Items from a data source

--- START ---

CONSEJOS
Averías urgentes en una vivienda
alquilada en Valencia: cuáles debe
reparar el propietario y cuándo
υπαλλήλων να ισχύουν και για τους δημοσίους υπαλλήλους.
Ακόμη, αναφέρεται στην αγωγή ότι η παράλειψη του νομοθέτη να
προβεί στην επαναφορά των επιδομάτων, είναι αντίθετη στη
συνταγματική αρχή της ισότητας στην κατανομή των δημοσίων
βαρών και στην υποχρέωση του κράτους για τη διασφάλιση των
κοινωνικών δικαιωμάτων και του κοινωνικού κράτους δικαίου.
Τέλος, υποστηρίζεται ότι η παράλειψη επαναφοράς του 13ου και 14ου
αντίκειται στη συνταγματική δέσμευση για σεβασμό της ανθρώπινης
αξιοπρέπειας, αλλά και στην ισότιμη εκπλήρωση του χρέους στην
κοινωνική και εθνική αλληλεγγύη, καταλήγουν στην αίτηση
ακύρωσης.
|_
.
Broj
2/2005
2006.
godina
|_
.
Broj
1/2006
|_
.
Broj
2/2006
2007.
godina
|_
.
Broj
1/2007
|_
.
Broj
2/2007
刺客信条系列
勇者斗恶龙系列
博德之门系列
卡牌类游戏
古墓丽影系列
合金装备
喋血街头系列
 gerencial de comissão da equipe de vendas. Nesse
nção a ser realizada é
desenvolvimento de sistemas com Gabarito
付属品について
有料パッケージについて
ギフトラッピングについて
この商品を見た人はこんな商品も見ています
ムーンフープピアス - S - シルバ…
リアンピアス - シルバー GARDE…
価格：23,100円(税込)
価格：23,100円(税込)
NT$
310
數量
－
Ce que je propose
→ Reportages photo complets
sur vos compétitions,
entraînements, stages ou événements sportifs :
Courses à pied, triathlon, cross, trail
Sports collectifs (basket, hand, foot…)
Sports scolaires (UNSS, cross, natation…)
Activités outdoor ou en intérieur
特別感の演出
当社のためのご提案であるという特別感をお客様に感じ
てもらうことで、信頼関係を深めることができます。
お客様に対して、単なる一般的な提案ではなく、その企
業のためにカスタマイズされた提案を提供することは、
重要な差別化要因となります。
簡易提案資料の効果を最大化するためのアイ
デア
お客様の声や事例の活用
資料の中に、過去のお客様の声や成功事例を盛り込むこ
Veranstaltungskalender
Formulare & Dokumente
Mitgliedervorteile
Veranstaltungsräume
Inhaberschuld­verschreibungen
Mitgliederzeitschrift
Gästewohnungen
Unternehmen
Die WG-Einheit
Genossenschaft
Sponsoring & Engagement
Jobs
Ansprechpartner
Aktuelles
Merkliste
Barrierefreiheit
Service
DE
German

--- END ---

__Exercise description__: Word for word, output the records that appear above.

__Answer below__:
CONSEJOS
Averías urgentes en una vivienda
alquilada en Valencia: cuáles debe
reparar el propietario y cuándo
υπαλλήλων να ισχύουν και για τους δημοσίους υπαλλήλους.
Ακόμη, αναφέρεται στην αγωγή ότι η παράλειψη του νομοθέτη να
προβεί στην επαναφορά των επιδομάτων, είναι αντίθετη στη
συνταγματική αρχή της ισότητας στην κατανομή των δημοσίων
βαρών και στην υποχρέωση του κράτους για τη διασφάλιση των
κοινωνικών δικαιωμάτων και του κοινωνικού κράτους δικαίου.
Τέλος, υποστηρίζεται ότι η παράλειψη επαναφοράς του 13ου και 14ου
αντίκειται στη συνταγματική δέσμευση για σεβασμό της ανθρώπινης
αξιοπρέπειας, αλλά και στην ισότιμη εκπλήρωση του χρέους στην
κοινωνική και εθνική αλληλεγγύη, καταλήγουν στην αίτηση
ακύρωσης.
|_
.
Broj
2/2005
2006.
godina
|_
.
Broj
1/2006
|_
.
Broj
2/2006
2007.
godina
|_
.
Broj
1/2007
|_
.
Broj
2/2007
刺客信条系列
勇者斗恶龙系列
博德之门系列
卡牌类游戏
古墓丽影系列
合金装备
喋血街头系列
 gerencial de comissão da equipe de vendas. Nesse
nção a ser realizada é
desenvolvimento de sistemas com Gabarito
付属品について
有料パッケージについて
ギフトラッピングについて
この商品を見た人はこんな商品も見ています
ムーンフープピアス - S - シルバ…
リアンピアス - シルバー GARDE…
価格：23,100円(税込)
価格：23,100円(税込)
NT$
310
數量
－
Ce que je propose
→ Reportages photo complets
sur vos compétitions,
entraînements, stages ou événements sportifs :
Courses à pied, triathlon, cross, trail
Sports collectifs (basket, hand, foot…)
Sports scolaires (UNSS, cross, natation…)
Activités outdoor ou en intérieur
特別感の演出
当社のためのご提案であるという特別感をお客様に感じ
てもらうことで、信頼関係を深めることができます。
お客様に対して、単なる一般的な提案ではなく、その企
業のためにカスタマイズされた提案を提供することは、
重要な差別化要因となります。
簡易提案資料の効果を最大化するためのアイ
デア
お客様の声や事例の活用
資料の中に、過去のお客様の声や成功事例を盛り込むこ
Veranstaltungskalender
Formulare & Dokumente
Mitgliedervorteile
Veranstaltungsräume
Inhaberschuld­verschreibungen
Mitgliederzeitschrift
Gästewohnungen
Unternehmen
Die WG-Einheit
Genossenschaft
Sponsoring & Engagement
Jobs
Ansprechpartner
Aktuelles
Merkliste
Barrierefreiheit
Service
DE
German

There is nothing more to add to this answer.